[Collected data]
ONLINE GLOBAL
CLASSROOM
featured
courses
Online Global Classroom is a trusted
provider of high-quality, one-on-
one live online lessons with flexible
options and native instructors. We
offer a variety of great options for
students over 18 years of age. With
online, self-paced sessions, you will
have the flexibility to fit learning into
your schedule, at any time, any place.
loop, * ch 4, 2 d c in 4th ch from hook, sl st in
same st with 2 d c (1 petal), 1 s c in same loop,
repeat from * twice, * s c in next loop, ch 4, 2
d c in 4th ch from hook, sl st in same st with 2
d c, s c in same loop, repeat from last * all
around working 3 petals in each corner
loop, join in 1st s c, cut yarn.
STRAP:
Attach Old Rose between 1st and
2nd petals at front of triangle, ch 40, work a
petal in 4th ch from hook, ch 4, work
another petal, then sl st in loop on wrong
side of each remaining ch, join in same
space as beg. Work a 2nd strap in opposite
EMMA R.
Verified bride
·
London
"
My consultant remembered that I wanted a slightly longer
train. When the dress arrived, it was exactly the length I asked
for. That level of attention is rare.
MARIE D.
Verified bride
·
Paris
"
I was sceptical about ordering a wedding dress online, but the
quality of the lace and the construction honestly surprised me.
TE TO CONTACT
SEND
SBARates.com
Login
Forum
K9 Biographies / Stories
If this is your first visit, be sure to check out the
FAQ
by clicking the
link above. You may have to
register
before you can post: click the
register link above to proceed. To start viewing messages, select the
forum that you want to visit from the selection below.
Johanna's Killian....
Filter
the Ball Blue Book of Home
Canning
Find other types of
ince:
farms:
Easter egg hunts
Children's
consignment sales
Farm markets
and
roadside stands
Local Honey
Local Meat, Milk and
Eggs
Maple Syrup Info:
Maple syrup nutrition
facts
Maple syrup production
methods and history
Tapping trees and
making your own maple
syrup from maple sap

▶ [Work to be completed]: How many of the lines above in Collected data contain the string "petals"? Treat the match as case-sensitive, and give only the number.

▶ [Output]: 2